◆ Exercise description
Of all the lines in the material, tally those containing the string "shown", and report nothing but the total.

◆ Supplied data
┄┄┄┄┄┄┄┄┄┄
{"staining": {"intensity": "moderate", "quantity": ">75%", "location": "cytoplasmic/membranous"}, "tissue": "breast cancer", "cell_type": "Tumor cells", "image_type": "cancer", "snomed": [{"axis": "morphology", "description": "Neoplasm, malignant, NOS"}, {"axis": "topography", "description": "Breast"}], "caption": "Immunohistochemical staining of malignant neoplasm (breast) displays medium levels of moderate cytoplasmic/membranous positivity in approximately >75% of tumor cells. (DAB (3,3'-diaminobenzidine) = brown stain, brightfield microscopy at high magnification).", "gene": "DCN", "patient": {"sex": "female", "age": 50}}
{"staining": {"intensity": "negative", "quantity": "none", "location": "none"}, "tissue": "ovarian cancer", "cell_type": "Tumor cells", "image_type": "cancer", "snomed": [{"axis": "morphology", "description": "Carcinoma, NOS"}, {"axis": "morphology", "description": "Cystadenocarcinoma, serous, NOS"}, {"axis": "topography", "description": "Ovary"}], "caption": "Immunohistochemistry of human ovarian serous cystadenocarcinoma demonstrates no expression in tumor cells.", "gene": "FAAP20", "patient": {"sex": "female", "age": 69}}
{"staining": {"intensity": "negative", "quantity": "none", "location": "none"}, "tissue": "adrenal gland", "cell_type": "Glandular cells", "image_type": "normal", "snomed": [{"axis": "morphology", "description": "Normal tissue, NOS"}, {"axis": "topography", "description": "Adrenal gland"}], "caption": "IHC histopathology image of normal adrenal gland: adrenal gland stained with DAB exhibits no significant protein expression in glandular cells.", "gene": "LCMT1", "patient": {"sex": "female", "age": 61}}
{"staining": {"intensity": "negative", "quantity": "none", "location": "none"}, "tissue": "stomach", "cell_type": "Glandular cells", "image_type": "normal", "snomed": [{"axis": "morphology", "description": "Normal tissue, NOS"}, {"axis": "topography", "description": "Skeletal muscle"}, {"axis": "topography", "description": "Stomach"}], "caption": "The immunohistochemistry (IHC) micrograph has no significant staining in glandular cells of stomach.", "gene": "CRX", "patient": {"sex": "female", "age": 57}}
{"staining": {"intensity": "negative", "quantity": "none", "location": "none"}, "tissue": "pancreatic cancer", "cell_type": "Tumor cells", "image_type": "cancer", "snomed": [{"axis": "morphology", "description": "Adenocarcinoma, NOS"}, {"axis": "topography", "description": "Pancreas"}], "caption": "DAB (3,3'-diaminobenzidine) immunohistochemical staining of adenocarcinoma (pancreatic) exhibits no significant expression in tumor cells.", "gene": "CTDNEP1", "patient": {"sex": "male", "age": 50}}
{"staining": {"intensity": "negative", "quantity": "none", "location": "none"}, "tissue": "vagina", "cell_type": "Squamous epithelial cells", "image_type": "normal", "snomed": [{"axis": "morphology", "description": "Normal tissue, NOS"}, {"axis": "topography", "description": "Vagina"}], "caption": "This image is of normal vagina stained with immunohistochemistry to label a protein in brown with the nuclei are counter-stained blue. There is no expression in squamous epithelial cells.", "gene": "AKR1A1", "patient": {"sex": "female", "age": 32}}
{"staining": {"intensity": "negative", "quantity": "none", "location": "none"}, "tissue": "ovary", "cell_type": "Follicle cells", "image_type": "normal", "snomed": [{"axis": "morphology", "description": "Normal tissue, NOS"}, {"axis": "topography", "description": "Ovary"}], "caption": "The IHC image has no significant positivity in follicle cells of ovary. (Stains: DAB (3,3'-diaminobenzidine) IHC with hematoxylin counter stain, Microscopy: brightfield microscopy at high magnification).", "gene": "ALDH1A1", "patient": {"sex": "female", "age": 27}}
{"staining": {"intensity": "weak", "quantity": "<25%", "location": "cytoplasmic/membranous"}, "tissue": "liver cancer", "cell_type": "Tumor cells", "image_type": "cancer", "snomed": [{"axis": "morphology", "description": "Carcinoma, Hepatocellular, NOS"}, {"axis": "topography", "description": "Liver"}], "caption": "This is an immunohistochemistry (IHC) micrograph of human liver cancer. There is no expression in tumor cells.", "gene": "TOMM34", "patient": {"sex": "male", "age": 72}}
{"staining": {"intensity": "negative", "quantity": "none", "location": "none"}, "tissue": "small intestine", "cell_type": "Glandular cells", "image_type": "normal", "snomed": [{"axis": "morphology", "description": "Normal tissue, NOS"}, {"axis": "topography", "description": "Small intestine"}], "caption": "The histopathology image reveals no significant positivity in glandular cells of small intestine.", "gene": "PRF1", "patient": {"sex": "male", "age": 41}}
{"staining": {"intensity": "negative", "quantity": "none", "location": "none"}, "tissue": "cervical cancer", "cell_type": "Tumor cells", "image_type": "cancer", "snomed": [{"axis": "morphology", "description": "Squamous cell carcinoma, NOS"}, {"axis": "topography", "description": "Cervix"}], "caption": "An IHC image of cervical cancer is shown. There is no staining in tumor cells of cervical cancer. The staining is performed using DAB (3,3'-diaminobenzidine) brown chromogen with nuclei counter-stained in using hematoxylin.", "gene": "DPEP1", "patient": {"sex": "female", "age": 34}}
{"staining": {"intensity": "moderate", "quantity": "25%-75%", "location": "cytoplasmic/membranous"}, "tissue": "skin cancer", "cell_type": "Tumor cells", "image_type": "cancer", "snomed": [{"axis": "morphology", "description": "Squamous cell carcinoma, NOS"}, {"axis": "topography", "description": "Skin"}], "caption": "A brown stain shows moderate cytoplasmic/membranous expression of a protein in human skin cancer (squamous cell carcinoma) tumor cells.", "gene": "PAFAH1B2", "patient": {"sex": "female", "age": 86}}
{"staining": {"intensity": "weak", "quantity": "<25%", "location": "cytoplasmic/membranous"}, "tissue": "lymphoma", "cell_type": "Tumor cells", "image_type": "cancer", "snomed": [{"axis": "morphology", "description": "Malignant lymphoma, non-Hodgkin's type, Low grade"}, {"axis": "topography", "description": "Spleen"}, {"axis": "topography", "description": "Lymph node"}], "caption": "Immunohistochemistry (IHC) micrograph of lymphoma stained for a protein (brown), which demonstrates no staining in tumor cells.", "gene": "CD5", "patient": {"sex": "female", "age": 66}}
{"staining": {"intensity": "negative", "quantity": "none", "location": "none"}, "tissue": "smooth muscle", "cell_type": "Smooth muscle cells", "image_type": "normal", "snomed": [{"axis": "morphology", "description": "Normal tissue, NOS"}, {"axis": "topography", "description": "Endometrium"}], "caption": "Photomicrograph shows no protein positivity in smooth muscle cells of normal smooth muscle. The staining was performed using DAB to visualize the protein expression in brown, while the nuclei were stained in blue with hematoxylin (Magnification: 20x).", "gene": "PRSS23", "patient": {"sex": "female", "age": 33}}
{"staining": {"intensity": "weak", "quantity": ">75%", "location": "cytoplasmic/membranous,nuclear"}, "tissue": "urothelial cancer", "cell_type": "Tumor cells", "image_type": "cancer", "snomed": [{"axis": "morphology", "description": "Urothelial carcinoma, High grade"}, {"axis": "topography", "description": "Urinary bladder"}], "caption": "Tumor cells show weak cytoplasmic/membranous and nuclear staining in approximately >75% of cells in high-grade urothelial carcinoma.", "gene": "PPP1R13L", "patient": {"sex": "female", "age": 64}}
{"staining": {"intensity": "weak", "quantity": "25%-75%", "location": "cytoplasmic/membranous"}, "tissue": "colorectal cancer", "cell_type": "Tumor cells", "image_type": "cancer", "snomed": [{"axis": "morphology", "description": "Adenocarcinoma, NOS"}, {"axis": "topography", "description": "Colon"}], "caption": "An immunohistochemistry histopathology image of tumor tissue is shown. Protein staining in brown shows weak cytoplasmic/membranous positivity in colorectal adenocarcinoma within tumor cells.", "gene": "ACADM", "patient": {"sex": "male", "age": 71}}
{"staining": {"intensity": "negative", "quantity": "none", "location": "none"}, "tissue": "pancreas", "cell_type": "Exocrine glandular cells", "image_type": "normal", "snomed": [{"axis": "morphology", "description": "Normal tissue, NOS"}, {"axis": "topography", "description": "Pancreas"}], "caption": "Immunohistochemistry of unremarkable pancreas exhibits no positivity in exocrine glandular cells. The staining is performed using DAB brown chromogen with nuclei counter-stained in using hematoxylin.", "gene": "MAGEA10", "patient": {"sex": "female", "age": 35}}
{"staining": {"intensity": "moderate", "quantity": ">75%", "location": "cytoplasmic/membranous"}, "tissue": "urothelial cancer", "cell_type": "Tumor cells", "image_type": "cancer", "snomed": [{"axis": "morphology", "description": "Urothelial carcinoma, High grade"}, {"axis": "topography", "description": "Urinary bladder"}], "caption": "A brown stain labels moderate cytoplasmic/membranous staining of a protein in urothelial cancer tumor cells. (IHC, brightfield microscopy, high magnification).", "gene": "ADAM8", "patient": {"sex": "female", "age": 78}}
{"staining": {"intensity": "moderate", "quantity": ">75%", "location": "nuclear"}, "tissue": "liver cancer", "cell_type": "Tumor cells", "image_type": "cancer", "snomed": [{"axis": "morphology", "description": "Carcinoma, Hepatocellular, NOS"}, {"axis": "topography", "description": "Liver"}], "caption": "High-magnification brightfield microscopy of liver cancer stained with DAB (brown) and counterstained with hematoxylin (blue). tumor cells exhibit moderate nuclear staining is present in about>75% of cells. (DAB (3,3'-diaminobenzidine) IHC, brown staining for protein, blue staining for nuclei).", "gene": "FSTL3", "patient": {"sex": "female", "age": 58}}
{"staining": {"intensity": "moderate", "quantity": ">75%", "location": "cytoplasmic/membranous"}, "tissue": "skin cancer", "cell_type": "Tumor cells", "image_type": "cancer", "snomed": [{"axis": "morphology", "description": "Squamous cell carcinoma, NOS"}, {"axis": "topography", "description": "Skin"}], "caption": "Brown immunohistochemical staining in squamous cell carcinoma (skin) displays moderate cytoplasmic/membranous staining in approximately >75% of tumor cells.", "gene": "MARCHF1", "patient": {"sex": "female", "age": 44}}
┄┄┄┄┄┄┄┄┄┄
◆ Expected output
2